SUMMERSIDE - City councillors here have rejected a proposal from the province to cost-share the expense for the Canadian Intelligence Service of Prince Edward Island (CISPEI).
The service performs intelligence gathering on behalf of member agencies and is part of national intelligence program.
CISPEI was established in August of 2006 with a grant from the federal government. The bureau is integrated with the RCMP’s L Division Criminal Analysis Section and has five member agencies: RCMP L Division, and the police departments of Summerside, Charlottetown, Kensington and the now closed Borden-Carleton police service.
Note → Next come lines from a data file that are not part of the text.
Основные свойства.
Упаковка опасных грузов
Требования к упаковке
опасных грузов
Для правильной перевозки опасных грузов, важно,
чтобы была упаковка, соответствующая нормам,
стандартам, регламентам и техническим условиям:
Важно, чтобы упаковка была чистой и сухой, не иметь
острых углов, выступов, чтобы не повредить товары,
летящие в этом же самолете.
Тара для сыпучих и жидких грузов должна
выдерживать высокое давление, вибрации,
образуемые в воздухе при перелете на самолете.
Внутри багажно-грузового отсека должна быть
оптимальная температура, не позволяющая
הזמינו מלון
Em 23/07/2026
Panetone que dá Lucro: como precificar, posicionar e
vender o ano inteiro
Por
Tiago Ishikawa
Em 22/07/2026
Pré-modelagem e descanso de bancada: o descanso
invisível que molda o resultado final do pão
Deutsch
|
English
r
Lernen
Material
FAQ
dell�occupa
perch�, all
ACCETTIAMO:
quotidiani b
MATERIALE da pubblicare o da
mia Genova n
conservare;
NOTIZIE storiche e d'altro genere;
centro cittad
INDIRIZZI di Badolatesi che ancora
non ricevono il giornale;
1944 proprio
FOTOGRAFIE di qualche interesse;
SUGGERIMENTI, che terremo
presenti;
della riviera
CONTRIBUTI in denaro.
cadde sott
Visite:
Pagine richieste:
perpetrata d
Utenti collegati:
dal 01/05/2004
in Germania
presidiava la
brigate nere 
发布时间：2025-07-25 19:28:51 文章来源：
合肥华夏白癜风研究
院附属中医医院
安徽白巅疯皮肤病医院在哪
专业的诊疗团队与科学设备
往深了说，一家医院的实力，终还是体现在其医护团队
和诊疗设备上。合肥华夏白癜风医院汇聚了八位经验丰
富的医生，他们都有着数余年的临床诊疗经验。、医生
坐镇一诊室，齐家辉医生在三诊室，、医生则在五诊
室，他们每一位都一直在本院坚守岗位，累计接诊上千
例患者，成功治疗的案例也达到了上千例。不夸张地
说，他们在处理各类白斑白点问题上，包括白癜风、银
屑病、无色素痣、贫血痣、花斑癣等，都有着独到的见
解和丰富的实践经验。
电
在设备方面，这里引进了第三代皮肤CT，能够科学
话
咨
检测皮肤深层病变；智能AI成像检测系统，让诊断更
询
The funding for the program ended on March 31, 2013, and the province picked up the tab for the $451,610 service. That funding ceases on March 31, 2014 and the provincial government wants the municipalities of Summerside, Charlottetown, Kensington, Stratford and Cornwall to pick up roughly half of the cost. Each municipal share would be based on population numbers.
Under the province’s proposal, Summerside would contribute $49,610 annually to the program. Charlottetown would pay $112,750, Kensington, $4,510, Stratford, $27,060 and Cornwall $18,040. The province would make up the difference with an annual contribution of $243,540.
Council was unanimous in its opinion that the province is trying to download the costs of services and programs to the municipalities.
Acting CAO Gordon MacFarlane said a group met with the province over this proposal and questioned why only five municipalities were asked to share the burden and not the entire province.
MacFarlane said they were provided with no rationale for that decision.
Summerside Police Chief David Poirier said the CISPEI is a valuable program and has played a major role in drug enforcement and the elimination of illegal cigarettes throughout the province.
But the police chief stopped short when questioned by Coun. Frank Costa as to how much he valued the program.
Costa said the city budget is tight with very little expendable resources and asked the chief of police would he consider absorbing the cost in the police department budget even if it meant cutting other programs.
Deputy mayor Bruce MacDougall took a hard line against the province. He said it is just another attempt to download responsibilities onto the city and council “can’t let this happen because it is wrong.”
Coun. Tina Mundy pointed to the province’s position to overlook the mandate of the CISPEI, which states the CISPEI is “to be the provincial centre of excellence in support of law enforcement efforts to detect, reduce and prevent organized and serious crime affecting P.E.I. and Canada.”
Councillors also pointed out that the province is continually cutting funding to municipalities and that there is no clear revenue sharing formula in place and because of that, the city losses hundreds of thousands of dollars yearly.
MacFarlane said that both the provinces of New Brunswick and Nova Scotia fully fund their CIS programs.
Council directed MacFarlane and the chief of police to continue the dialogue with the province to try and resolve this issue.